こうした状況の中、当第3四半期連結会計期間における国内画像検査関連事業は、前四半期に続き、売上の積み上げに苦戦しました。2019年頃から売上が減少し始めたカードとビジネスフォーム、ボトル・容器市場向け印刷品質検査機の需要が大きく落ち込んでおり、売上が堅調に推移しているシールラベル市場と検版市場向けの需要増では、カバーしきれない状況が続きました。加えて、電子部品などの調達の長納期化が、印刷品質検査機の製造工程に影響し、納品時期が次期以降へずれ込む問題が発生しました。
また、昨年末の特殊印刷事業譲渡に伴う事業再編、すなわち、機械メーカーからソフトウエア開発メーカーへの移行に伴う体制変更のために、幹部メンバーの時間とコストを費やしたことも、画像検査機の営業活動に少なからず影響を及ぼしました。
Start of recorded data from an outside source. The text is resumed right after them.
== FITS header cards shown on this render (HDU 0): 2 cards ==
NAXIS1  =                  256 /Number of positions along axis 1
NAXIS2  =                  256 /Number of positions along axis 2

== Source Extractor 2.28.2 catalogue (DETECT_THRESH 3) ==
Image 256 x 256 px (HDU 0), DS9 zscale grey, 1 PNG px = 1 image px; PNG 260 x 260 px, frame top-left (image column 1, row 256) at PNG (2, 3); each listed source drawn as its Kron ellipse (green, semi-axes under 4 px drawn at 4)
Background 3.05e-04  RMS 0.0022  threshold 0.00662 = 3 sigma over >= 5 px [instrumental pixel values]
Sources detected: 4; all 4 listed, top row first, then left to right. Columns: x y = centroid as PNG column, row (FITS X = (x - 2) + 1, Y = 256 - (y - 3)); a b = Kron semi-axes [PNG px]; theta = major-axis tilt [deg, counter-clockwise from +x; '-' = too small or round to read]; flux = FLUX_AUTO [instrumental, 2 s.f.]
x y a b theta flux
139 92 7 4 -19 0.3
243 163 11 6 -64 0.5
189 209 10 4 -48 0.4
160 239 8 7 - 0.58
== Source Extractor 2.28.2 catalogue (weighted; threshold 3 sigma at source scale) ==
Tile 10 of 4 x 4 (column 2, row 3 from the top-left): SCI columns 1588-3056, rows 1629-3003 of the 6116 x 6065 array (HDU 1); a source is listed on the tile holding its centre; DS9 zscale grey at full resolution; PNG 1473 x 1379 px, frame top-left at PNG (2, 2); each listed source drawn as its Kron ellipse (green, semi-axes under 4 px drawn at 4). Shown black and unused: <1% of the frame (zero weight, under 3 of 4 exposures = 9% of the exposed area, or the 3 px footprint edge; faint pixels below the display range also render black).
しかしながら、当社画像検査事業の中核である、医薬品や食品ラベル、各種パッケージ市場での画像検査機と検版機の引き合いが続いており、グラビア・商業印刷用大判検版機として2年半の間に70台以上を販売した大ヒット製品『S-Scan LNC』、ロールラベル検査機の売れ筋製品である『S-Lab SSVシリーズ』や、分速300mの高速画像検査を実現した『S-Lab HSY』、卓上ロールラベル検査機『S-Lab Lite』など、これまでの当社の成長を支えてきたラベル・パッケージ印刷品質検査用標準機の受注が進んでいます。